Segment Start: Input data

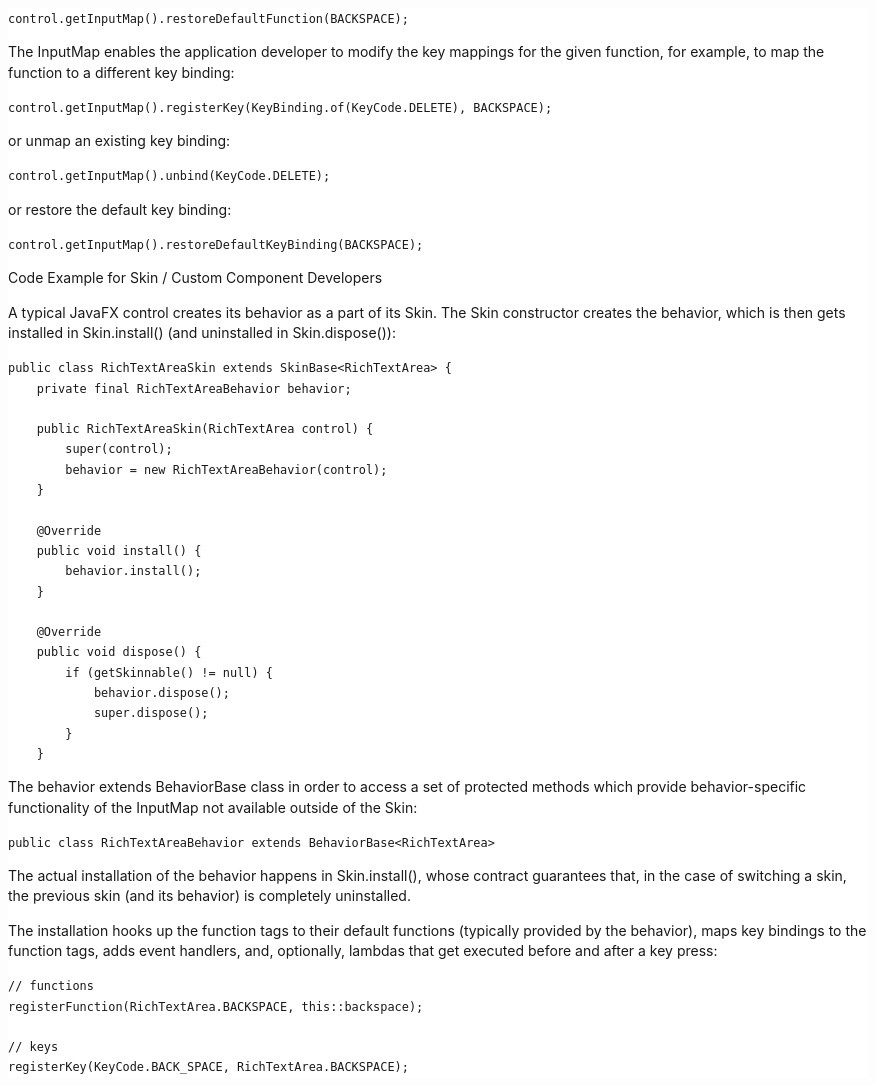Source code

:	control.getInputMap().restoreDefaultFunction(BACKSPACE);

The InputMap enables the application developer to modify the key mappings for the given function, for example, to map the function to a different key binding:

	control.getInputMap().registerKey(KeyBinding.of(KeyCode.DELETE), BACKSPACE);

or unmap an existing key binding:

	control.getInputMap().unbind(KeyCode.DELETE);

or restore the default key binding:

	control.getInputMap().restoreDefaultKeyBinding(BACKSPACE);



Code Example for Skin / Custom Component Developers

A typical JavaFX control creates its behavior as a part of its Skin.  The Skin constructor creates the behavior, which is then gets installed in Skin.install() (and uninstalled in Skin.dispose()):

	public class RichTextAreaSkin extends SkinBase<RichTextArea> {
	    private final RichTextAreaBehavior behavior;
	
	    public RichTextAreaSkin(RichTextArea control) {
	        super(control);
	        behavior = new RichTextAreaBehavior(control);
	    }
	
	    @Override
	    public void install() {
	        behavior.install();
	    }
	
	    @Override
	    public void dispose() {
	        if (getSkinnable() != null) {
	            behavior.dispose();
	            super.dispose();
	        }
	    }

The behavior extends BehaviorBase class in order to access a set of protected methods which provide behavior-specific functionality of the InputMap not available outside of the Skin:

	public class RichTextAreaBehavior extends BehaviorBase<RichTextArea>

The actual installation of the behavior happens in Skin.install(), whose contract guarantees that, in the case of switching a skin, the previous skin (and its behavior) is completely uninstalled.

The installation hooks up the function tags to their default functions (typically provided by the behavior), maps key bindings to the function tags, adds event handlers, and, optionally, lambdas that get executed before and after a key press:

    // functions
    registerFunction(RichTextArea.BACKSPACE, this::backspace);
    
    // keys
    registerKey(KeyCode.BACK_SPACE, RichTextArea.BACKSPACE);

Segment End: Input data

Aim of the task → Could you give back the stretch from the row containing "The installation hooks" through the end of the rows, renaming "function tags" to "function identifiers" and leaving everything else untouched?

Exercise output →
The installation hooks up the function identifiers to their default functions (typically provided by the behavior), maps key bindings to the function identifiers, adds event handlers, and, optionally, lambdas that get executed before and after a key press:

    // functions
    registerFunction(RichTextArea.BACKSPACE, this::backspace);
    
    // keys
    registerKey(KeyCode.BACK_SPACE, RichTextArea.BACKSPACE);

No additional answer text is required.